What's in a name?
This seems to be the zeitgeist question surrounding mental health - how do we talk about it? Do we talk about problems, conditions, illnesses or issues? Should we refer to specific conditions and diagnoses or concentrate on symptoms? As far as I can tell, there doesn't seem to be any kind of consensus.
I have seen a professor vehemently criticise the use of the phrase, 'mental health issues', a NHS worker insisting on describing depression as 'low mood' and a friend telling me how the term 'mental health illness' makes her feel stigmatised. I have read many articles on the topic and more recently, became involved in a heated dinner discussion about whether it is all, in the words of another guest, 'political correctness gone mad' - that phrase in itself telling.
While I don't think that there is anything wrong in discussing language and how we use it- certainly some terms are unacceptable and offensive- I do worry that we might be missing a step. In-depth discussion of the language that we use to talk about mental health makes an assumption. It assumes that people are talking about mental health and need a more refined vocabulary to accurately explore it.

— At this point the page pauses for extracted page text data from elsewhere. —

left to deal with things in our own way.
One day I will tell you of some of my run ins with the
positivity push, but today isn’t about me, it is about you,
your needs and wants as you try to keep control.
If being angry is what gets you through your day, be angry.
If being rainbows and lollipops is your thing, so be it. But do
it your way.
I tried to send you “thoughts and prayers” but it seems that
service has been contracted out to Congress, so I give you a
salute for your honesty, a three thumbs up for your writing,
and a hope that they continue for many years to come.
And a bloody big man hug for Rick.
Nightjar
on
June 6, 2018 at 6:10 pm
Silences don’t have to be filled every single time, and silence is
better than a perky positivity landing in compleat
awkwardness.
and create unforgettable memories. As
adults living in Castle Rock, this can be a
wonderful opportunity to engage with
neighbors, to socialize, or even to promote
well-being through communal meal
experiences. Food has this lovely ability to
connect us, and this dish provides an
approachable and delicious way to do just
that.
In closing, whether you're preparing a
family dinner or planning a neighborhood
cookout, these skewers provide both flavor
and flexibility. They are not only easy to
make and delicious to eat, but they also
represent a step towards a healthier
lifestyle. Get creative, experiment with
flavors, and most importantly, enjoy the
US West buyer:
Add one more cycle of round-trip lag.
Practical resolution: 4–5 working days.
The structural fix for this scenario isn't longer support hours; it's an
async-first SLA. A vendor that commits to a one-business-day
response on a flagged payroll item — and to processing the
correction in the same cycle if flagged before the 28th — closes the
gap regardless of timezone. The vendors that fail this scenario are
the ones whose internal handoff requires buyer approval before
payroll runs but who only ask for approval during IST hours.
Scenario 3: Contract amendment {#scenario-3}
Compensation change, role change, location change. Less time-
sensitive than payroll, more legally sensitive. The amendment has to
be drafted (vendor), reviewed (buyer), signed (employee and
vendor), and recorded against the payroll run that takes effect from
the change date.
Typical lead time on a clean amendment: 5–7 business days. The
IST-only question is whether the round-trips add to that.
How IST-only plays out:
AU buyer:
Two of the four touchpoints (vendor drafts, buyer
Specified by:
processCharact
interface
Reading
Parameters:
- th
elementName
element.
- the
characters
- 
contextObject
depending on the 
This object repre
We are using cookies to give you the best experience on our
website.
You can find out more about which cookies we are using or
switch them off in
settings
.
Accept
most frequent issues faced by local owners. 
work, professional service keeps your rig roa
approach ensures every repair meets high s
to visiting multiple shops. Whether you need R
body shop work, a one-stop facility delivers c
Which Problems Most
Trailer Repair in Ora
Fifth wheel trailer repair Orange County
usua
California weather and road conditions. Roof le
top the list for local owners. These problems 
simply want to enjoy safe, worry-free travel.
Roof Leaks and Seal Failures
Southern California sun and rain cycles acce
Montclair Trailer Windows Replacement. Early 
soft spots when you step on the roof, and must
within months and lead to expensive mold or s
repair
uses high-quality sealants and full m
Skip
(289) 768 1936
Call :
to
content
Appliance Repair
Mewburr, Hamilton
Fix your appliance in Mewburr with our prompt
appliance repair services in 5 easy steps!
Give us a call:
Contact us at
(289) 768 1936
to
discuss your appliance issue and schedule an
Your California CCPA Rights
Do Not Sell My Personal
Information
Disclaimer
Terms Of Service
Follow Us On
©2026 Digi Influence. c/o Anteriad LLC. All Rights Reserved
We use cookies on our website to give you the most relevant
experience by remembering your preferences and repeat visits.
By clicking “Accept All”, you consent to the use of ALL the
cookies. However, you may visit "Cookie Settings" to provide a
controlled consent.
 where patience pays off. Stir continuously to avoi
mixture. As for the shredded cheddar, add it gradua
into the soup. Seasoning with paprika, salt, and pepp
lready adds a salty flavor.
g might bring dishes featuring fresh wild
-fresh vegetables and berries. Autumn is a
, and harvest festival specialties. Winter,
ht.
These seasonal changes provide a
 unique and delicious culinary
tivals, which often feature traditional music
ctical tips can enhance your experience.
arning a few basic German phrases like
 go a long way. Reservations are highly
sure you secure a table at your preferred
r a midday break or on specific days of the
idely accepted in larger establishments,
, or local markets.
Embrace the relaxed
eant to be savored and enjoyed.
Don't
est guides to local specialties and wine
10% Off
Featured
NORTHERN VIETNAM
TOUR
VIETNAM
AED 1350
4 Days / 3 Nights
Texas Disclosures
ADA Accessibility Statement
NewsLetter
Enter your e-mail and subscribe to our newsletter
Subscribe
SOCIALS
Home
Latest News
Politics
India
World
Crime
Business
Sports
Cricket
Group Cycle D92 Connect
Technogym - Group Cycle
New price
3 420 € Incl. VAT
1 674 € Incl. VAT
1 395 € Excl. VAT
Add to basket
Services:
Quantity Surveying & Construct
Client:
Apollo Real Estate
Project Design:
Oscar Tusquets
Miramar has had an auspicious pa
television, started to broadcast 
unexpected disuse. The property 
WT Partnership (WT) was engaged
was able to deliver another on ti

Sadly, I think that the problem is that a lot of people just don't talk about mental health. I am kept awake at night by how many young people have told us that before ThinkWell, they had never spoken about mental health. I think that before we examine the terms we use - we just need to get people talking about their feelings. I worry that quarrels about semantics may actually prevent people from expressing themselves.
Our 'We are all human' blog shows that there is no single way of talking about mental health - it is by its very nature, personal and subjective. In ThinkWell, we don't have explicit rules about language- we just get young people talking - we help them find a voice and discuss whatever comes up. The last thing we need in mental health is more fear.
We find that the most rewarding and revealing conversations arise when we ask young people about their language and how they think others may feel. This encourages empathy and exploration of their own culture e.g. why do we use 'mental' in everyday phrases?
Based on what I have learnt so far, I think that there are 3 simple things that we can all do around mental health and language.
1. Ask people how they like to talk about what's going on for them. There is such variation but asking shows that you care.
2. On an organisation level- talk to your service users. What do they want? How do they want to talk about mental health? At the moment, our youth ambassadors are surveying their friends and peers to give us an idea of what language will stimulate the best discussions.
3. Try to talk and share in whatever way you can- before we find a language- let's start with some words.